◆ EXERCISE PROMPT: Among the lines below, a stretch begins at the one with "gallbladder shows moderate" and ends at the one with "(DAB) staining of". Repeat that stretch exactly, ends included.

[Collected data]
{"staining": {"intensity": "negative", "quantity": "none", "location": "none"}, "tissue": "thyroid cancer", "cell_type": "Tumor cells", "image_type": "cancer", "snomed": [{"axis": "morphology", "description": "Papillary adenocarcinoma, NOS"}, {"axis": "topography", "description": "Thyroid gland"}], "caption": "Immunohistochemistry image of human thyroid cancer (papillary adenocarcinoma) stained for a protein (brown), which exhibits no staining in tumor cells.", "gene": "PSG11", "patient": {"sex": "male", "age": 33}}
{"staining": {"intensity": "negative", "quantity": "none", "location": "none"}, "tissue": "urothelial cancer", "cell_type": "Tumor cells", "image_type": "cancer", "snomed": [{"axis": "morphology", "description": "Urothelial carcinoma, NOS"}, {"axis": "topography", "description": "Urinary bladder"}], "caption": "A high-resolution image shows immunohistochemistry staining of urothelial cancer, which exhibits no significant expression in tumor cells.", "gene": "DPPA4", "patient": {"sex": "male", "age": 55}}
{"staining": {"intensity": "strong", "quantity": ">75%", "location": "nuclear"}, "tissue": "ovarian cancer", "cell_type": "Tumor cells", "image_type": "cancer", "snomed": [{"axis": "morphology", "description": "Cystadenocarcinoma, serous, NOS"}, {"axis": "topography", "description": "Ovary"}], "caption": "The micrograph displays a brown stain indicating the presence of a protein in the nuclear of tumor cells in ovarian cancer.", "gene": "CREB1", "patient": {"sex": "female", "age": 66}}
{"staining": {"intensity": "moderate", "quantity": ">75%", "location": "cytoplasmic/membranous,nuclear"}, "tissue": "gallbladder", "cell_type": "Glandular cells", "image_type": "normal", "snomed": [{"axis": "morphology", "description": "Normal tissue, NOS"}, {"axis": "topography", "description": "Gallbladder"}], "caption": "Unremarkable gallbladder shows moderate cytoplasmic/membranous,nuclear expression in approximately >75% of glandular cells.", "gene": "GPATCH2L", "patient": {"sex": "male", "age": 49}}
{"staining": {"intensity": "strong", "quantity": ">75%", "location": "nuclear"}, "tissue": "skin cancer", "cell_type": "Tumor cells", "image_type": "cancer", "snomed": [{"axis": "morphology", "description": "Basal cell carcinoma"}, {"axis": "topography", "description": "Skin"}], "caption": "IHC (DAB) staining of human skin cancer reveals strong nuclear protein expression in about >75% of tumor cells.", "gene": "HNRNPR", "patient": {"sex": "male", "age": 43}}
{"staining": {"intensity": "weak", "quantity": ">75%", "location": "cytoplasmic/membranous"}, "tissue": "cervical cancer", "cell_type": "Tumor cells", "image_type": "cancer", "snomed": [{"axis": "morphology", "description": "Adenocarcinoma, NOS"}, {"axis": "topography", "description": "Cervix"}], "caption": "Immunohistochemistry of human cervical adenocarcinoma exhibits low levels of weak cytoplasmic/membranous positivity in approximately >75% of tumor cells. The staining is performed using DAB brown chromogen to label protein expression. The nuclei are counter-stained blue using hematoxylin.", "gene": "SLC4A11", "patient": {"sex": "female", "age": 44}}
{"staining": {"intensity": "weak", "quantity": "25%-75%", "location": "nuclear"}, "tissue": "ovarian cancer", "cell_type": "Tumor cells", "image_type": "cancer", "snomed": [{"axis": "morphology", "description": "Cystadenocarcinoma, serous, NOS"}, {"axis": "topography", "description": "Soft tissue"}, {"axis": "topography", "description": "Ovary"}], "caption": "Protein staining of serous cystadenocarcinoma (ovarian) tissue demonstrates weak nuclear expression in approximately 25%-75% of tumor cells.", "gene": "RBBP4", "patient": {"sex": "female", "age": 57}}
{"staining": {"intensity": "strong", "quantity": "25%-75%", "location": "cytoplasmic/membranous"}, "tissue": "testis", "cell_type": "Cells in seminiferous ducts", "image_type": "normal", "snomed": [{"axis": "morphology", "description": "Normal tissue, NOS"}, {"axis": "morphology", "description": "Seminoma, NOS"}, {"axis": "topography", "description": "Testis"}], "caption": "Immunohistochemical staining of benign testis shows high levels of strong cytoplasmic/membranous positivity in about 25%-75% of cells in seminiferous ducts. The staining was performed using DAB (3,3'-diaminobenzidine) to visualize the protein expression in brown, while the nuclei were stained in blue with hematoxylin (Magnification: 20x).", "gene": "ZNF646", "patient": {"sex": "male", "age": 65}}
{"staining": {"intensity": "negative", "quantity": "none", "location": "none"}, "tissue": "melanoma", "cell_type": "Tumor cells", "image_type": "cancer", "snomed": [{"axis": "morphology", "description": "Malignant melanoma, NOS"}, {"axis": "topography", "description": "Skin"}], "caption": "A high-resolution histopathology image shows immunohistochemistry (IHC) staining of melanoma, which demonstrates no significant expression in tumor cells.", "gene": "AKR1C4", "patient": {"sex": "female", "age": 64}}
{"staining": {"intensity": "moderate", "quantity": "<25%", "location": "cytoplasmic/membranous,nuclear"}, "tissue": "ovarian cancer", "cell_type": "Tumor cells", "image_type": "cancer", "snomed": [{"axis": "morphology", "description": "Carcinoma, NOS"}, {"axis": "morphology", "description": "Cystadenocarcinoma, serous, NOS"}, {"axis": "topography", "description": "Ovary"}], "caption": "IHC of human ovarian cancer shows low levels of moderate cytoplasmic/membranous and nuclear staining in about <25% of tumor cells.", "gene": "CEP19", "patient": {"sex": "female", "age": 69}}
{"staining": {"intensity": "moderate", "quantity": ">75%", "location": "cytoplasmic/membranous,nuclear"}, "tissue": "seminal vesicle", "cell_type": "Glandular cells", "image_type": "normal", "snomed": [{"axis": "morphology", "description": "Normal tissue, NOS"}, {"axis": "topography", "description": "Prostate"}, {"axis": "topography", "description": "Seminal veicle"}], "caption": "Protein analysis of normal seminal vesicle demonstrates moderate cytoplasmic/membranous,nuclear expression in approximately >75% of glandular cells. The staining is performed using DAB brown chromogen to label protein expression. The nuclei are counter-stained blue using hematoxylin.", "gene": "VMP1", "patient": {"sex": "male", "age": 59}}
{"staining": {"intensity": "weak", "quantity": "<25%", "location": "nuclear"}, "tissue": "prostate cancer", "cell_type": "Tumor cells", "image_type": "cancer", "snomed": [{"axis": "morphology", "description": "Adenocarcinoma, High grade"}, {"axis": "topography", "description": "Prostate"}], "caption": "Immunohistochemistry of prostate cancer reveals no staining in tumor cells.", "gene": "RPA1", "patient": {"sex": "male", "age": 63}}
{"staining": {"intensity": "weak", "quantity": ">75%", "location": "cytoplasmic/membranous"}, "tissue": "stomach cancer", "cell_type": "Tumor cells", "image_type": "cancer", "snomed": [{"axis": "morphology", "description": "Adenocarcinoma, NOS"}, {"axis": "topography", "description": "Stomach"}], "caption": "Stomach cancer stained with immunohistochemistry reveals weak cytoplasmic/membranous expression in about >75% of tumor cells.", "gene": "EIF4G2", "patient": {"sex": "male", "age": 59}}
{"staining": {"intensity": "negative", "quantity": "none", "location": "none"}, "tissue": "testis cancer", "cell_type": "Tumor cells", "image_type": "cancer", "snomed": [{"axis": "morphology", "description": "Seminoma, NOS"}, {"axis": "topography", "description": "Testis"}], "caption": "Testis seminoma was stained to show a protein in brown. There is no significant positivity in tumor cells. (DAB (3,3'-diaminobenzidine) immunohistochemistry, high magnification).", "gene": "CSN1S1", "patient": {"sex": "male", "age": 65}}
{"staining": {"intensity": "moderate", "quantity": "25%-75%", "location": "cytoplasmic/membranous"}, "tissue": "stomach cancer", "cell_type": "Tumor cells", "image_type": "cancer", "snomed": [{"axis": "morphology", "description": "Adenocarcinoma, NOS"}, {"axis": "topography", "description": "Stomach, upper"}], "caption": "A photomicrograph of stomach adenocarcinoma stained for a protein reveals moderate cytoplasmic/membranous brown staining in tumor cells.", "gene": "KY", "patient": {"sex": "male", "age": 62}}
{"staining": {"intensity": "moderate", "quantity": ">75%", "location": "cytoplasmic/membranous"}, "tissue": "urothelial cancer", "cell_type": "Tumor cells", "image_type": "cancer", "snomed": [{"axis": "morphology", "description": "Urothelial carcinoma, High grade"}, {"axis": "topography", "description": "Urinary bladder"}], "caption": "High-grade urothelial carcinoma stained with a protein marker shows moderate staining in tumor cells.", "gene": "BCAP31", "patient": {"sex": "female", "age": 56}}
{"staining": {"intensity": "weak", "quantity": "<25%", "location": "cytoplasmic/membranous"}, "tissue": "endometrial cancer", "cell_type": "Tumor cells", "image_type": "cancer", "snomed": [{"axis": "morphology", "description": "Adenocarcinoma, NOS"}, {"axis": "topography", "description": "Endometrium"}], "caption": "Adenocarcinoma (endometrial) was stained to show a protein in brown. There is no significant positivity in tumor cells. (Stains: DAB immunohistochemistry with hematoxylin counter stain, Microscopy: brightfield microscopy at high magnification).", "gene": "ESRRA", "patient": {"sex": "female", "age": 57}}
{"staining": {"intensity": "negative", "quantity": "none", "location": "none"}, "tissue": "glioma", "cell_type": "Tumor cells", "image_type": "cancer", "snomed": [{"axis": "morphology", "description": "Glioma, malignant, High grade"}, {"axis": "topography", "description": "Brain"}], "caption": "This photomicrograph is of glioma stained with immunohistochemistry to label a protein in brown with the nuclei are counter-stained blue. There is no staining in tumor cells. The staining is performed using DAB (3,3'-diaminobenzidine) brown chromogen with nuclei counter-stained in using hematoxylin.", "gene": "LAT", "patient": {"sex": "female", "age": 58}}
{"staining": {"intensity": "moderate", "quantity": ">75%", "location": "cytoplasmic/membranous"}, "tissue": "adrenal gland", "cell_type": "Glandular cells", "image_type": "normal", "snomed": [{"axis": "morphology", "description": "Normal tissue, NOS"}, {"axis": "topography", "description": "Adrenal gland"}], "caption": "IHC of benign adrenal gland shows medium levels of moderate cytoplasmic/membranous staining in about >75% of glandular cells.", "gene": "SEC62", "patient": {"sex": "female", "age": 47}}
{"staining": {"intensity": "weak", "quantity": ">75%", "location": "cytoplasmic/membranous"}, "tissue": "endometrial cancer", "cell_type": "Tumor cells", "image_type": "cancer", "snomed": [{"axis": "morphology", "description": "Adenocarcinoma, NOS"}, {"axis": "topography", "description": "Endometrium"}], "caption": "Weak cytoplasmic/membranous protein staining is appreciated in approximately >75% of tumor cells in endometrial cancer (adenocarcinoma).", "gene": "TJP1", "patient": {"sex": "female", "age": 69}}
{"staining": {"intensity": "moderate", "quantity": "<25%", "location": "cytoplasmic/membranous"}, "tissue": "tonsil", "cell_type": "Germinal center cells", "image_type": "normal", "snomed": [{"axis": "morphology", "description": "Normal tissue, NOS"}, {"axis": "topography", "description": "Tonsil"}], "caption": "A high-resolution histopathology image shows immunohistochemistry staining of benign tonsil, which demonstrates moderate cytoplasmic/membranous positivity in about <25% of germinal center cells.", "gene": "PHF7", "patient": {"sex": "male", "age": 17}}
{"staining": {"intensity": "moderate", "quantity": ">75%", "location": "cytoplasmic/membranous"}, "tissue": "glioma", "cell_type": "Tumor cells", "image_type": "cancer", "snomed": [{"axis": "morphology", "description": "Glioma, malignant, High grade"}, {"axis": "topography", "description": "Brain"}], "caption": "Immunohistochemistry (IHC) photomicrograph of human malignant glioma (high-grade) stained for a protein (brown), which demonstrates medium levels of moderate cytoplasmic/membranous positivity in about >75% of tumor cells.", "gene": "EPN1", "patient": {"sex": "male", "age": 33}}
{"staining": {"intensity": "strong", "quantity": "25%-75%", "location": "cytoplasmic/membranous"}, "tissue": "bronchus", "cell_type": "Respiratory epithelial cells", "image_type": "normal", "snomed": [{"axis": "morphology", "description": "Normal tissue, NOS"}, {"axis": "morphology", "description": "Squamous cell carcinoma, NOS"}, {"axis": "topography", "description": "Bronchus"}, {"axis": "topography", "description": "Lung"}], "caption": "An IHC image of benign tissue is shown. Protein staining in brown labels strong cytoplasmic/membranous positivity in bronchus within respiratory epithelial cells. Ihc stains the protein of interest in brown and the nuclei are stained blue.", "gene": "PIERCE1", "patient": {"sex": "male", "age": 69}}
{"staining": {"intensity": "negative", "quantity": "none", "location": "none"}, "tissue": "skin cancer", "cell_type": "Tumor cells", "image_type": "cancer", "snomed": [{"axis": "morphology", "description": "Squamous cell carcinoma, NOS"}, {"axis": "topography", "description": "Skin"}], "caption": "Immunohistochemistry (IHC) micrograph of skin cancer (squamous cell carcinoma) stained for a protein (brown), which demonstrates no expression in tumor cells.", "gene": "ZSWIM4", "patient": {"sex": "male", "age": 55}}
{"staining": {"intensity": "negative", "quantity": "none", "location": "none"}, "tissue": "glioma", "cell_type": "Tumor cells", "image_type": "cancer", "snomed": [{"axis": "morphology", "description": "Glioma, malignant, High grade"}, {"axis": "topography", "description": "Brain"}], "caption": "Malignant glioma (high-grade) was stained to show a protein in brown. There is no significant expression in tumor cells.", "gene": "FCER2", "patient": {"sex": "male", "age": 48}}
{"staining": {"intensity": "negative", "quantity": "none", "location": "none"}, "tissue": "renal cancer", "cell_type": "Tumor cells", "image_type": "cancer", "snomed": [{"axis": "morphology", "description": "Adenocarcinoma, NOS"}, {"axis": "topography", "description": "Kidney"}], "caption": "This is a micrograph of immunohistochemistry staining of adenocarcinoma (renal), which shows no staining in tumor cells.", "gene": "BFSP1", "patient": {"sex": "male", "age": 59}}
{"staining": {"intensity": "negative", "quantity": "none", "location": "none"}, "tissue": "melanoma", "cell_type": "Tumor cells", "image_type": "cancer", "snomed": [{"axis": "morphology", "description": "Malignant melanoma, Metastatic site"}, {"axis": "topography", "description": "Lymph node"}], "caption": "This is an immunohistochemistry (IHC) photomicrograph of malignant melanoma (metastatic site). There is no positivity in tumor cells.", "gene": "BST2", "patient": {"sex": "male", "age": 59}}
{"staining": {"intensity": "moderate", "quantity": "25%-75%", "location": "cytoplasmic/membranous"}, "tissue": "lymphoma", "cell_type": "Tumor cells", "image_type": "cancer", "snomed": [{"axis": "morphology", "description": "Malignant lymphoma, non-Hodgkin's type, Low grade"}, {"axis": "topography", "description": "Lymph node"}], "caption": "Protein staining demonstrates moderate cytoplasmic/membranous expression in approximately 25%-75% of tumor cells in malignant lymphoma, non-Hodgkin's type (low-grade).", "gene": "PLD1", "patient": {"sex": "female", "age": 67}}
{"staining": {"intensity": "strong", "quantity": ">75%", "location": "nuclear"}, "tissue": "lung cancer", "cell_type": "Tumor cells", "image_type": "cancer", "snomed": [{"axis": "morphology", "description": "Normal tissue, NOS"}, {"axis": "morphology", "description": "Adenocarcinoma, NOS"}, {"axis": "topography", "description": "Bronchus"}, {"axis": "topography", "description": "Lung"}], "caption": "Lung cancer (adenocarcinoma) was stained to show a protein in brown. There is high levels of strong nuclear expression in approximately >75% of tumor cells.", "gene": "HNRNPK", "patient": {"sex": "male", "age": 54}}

◆ COMPLETED EXERCISE:
{"staining": {"intensity": "moderate", "quantity": ">75%", "location": "cytoplasmic/membranous,nuclear"}, "tissue": "gallbladder", "cell_type": "Glandular cells", "image_type": "normal", "snomed": [{"axis": "morphology", "description": "Normal tissue, NOS"}, {"axis": "topography", "description": "Gallbladder"}], "caption": "Unremarkable gallbladder shows moderate cytoplasmic/membranous,nuclear expression in approximately >75% of glandular cells.", "gene": "GPATCH2L", "patient": {"sex": "male", "age": 49}}
{"staining": {"intensity": "strong", "quantity": ">75%", "location": "nuclear"}, "tissue": "skin cancer", "cell_type": "Tumor cells", "image_type": "cancer", "snomed": [{"axis": "morphology", "description": "Basal cell carcinoma"}, {"axis": "topography", "description": "Skin"}], "caption": "IHC (DAB) staining of human skin cancer reveals strong nuclear protein expression in about >75% of tumor cells.", "gene": "HNRNPR", "patient": {"sex": "male", "age": 43}}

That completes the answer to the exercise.